**Excerpted text:**

· · · · · · ·

POV-Ray : Newsgroups : povray.general : Modelling atmospheric refraction : Re: Modelling atmospheric refraction Server Time
25 Apr 2024 21:28:28 EDT (-0400)
  Re: Modelling atmospheric refraction  
From: Alain
Date: 14 May 2018 19:06:34
Message: <5afa167a$1@news.povray.org>
Le 18-05-14 à 00:59, Glenn W a écrit :
> Hi,
> 
> I'm trying to model atmospheric refraction on a globe. My first attempt at this
> was to have a sphere centred at the origin representing the earth surface, and
> then several concentric spheres that represent the different densities (and
> therefore different refractive indices) of air as you gain in altitude:
> 
> sphere {
>      <0, 0, 0>, EarthRadius
>      pigment {
> 
>          image_map {
>              jpeg "mercator.jpg"
>              map_type 1
>          }
>      }
> }
> 
> .... and then:
> 
> sphere {
>   <0, 0, 0>, EarthRadius + 0.050 // 50 metres above the surface
>   texture { pigment { color White transmit 1.0 } }
>   interior { ior 1.000271 }
> }
> sphere {
>   <0, 0, 0>, EarthRadius + 0.001 // 1 metre above the surface
>   texture { pigment { color White transmit 1.0 } }
>   interior { ior 1.000293 }
> }
> 
> I then place the camera a few metres off the ground (that is, between the two
> refractive spheres) and point it off into the distance at a tangent to the
> sphere - the idea is that this ray will eventually hit the boundary of the
> higher sphere, and refract the ray downwards. This should result in an image
> where the background mountains appear higher than they truly are in 3D space.

· · · · · · ·

**Instructions:**
1) Translate this sentence from the forum post about atmospheric refraction into Spanish: "I'm trying to model atmospheric refraction on a globe."
2) Continue the forum post about atmospheric refraction, picking up right after its final sentence.

**Excerpted data:**
· · · · · · ·

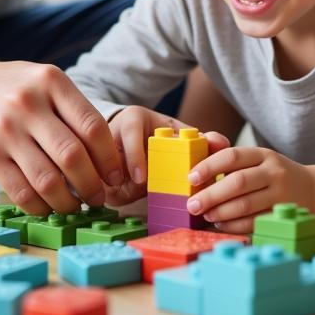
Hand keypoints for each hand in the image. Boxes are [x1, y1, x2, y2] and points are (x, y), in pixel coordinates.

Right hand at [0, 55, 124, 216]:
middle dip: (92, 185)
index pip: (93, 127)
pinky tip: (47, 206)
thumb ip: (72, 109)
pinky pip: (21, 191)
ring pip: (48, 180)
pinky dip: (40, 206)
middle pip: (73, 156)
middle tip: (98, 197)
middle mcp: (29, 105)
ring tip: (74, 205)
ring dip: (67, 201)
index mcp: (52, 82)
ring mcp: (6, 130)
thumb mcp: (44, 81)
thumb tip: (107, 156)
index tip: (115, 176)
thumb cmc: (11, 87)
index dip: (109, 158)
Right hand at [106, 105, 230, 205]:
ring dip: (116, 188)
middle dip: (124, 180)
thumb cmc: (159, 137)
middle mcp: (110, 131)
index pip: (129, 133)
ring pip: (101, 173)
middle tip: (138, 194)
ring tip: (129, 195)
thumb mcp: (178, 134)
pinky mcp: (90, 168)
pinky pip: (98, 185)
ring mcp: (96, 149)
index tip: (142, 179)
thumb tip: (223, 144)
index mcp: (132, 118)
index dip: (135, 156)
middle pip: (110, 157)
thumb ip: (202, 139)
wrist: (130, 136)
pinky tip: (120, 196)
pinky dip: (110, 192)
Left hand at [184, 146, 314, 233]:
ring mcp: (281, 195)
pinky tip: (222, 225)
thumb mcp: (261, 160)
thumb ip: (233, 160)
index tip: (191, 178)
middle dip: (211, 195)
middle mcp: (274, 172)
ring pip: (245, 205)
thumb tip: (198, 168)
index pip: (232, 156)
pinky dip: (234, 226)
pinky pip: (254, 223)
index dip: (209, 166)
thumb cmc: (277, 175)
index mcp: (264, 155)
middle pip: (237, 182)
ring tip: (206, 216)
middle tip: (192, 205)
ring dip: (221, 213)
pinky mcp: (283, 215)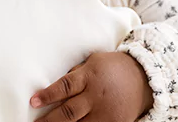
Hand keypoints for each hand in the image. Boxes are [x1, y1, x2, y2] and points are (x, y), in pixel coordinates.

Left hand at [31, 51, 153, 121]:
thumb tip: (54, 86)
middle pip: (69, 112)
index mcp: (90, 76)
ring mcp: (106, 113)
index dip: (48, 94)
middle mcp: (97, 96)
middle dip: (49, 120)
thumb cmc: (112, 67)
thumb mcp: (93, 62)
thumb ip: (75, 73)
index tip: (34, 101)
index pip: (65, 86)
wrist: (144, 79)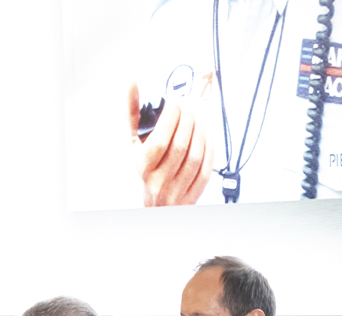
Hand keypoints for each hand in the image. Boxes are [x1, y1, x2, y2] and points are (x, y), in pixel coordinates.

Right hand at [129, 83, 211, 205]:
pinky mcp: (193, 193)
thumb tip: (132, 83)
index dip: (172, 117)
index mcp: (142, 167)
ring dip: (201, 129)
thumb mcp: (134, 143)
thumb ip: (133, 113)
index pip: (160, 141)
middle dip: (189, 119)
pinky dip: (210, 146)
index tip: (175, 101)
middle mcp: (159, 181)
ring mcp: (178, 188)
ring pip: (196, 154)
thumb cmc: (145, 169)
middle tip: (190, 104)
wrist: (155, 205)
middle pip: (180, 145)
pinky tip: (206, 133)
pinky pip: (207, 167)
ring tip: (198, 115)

· · · · · · ·

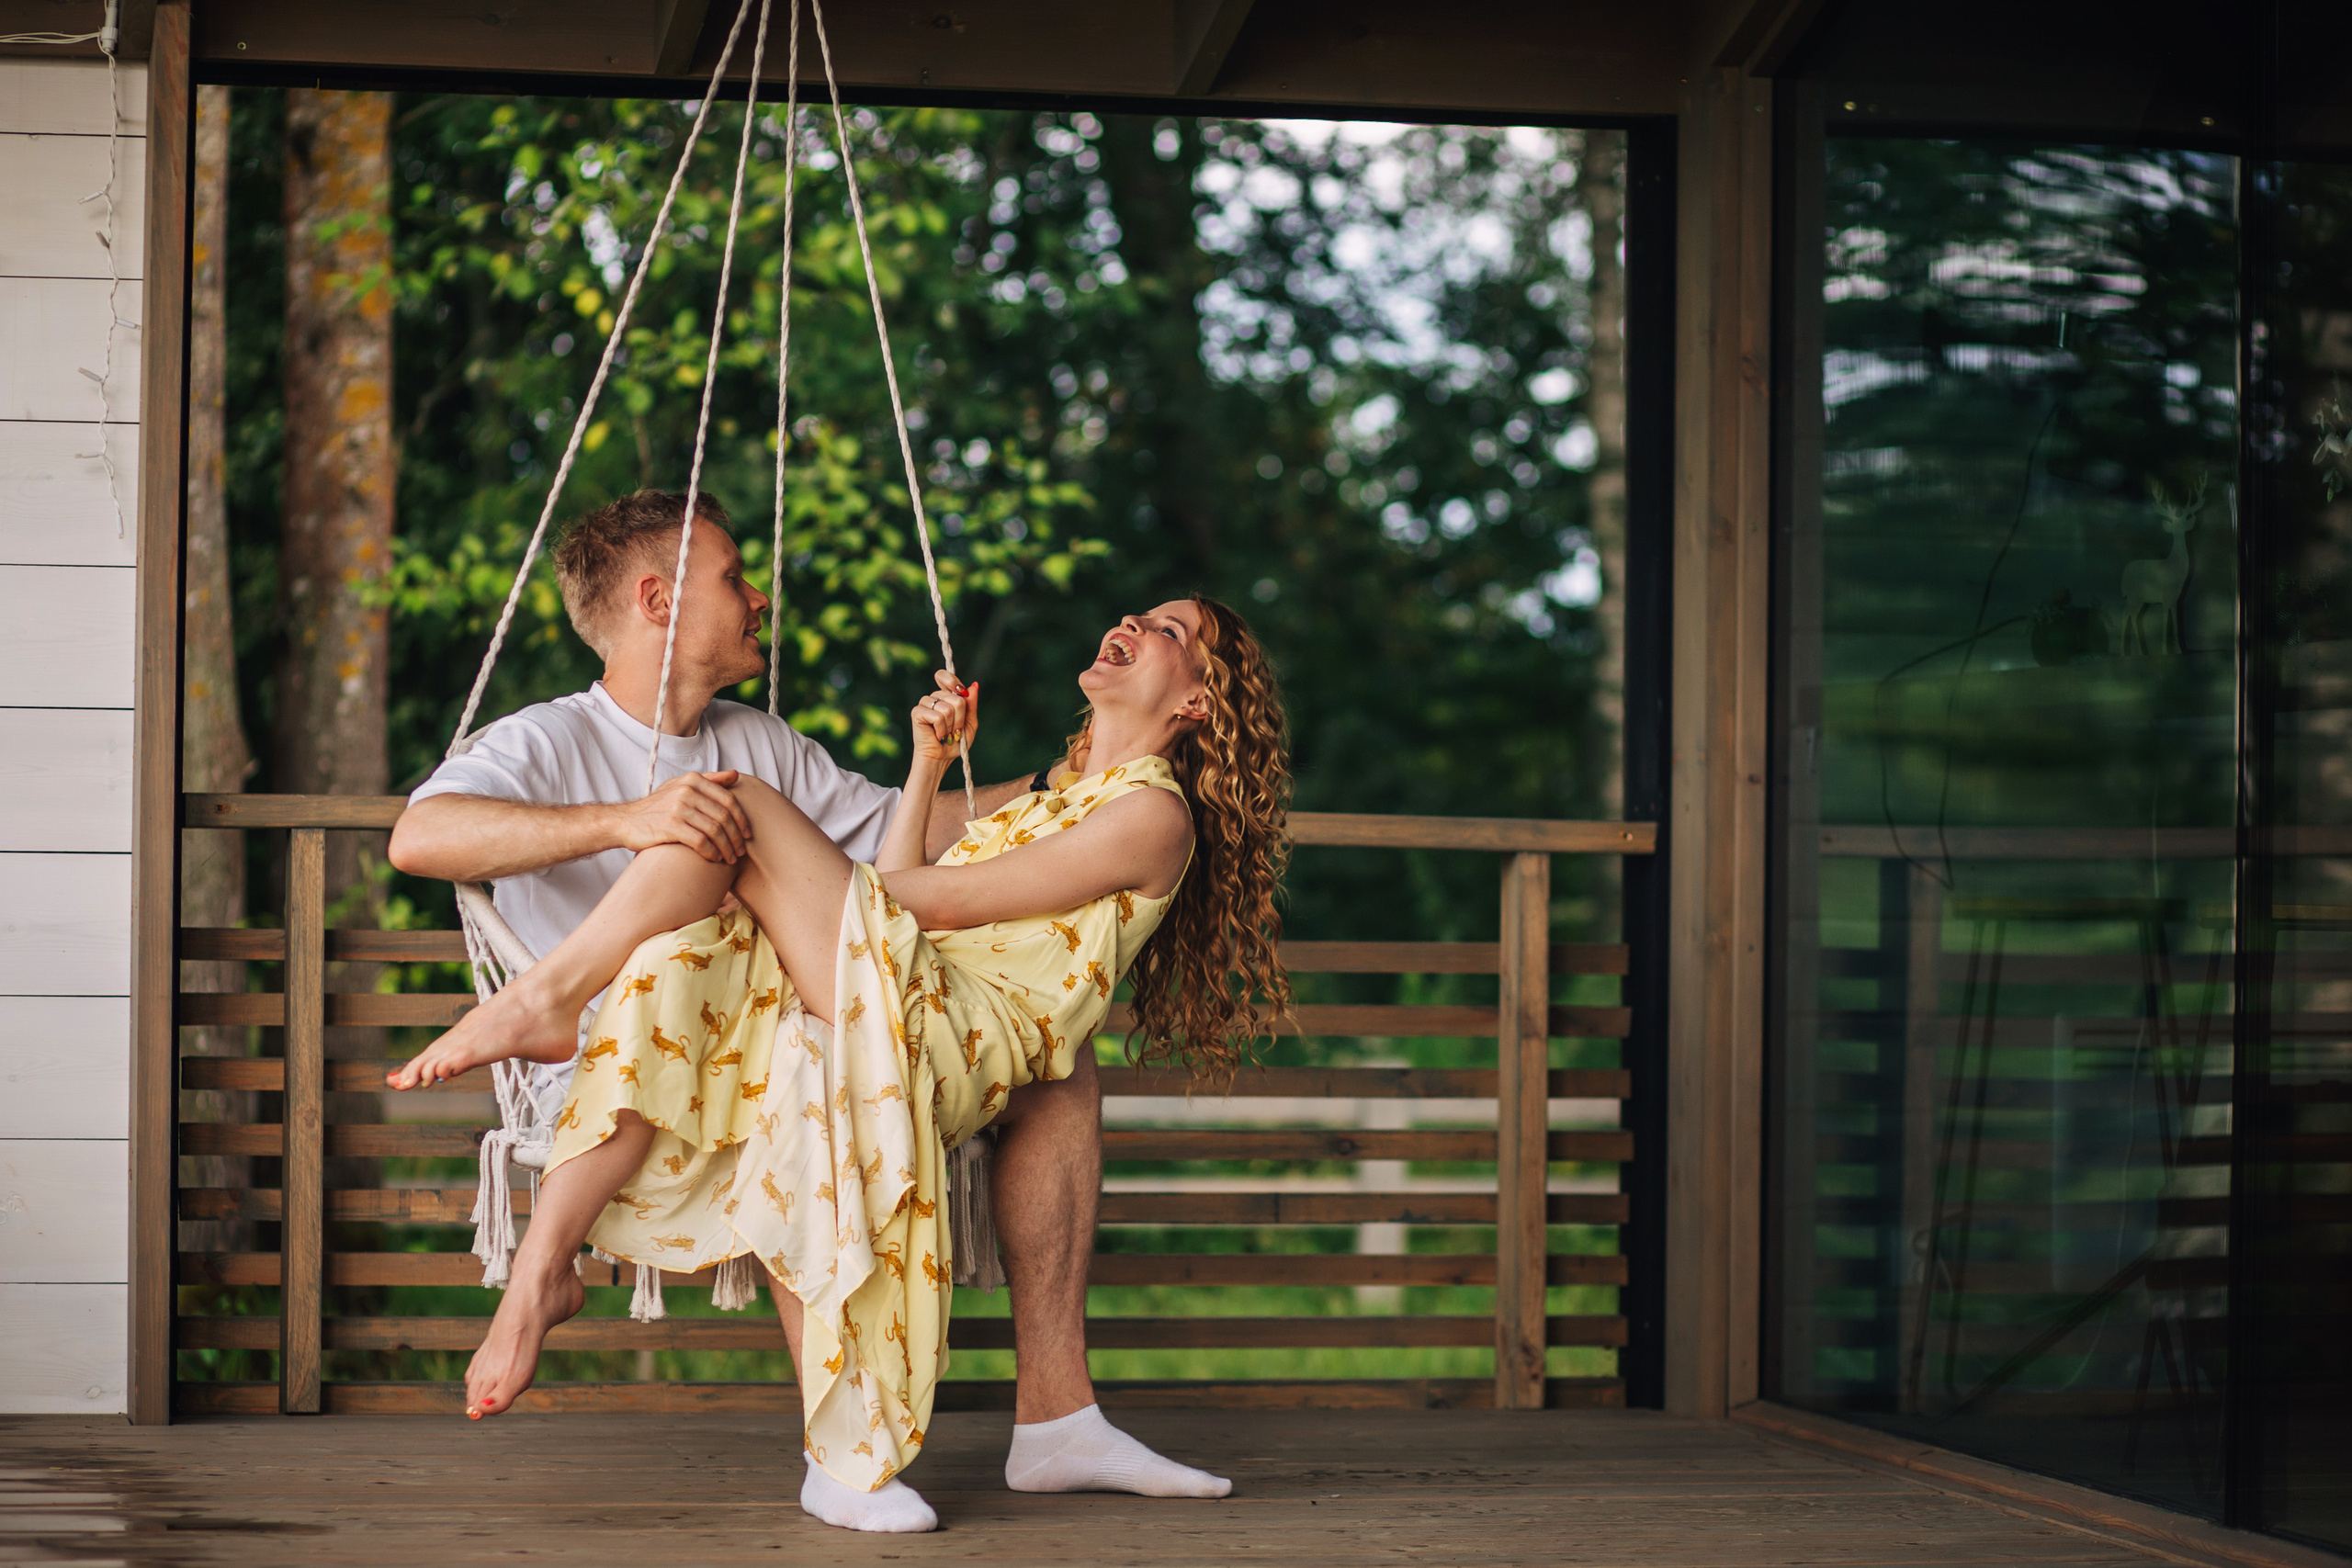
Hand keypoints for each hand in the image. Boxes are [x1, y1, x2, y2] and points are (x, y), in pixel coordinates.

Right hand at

· · · · · · ·

**Answers provided:**
1) Estoy intentando modelar la refracción atmosférica en un globo.

2)
> But this setup doesn't give me the results I am expecting. Is there anyone that
> has successfully modeled atmospheric refraction before? Failing that, iss there
> some way to debug trace a particular ray, showing exactly how it interacts with
> these refractive spheres? What happens at the boundary of one of the spheres if
> the light is travelling *OUT* of the sphere?
> 
> I have attempted to use "difference" spheres, which makes the refractive spheres
> into "shells", like layers of an onion - I have a feeling this is where I should
> be heading, but again, couldn't get it to work.
> 
> Any help appreciated.
> 
> 

Anytime that you encounter a surface between a high and low IOR from the 
high side, you may get total internal reflection. It can happen no 
mather the difference between the 2 IORs if the incident angle is 
shallow enough.

In your case, it will cause bands to appear.

What you need is some support for variable IOR. This is not supported. 
Maybe in some future version, but nowhere near in the future.

A thing that you may try is to use some curved prism somewhere between 
the camera and those distant objects.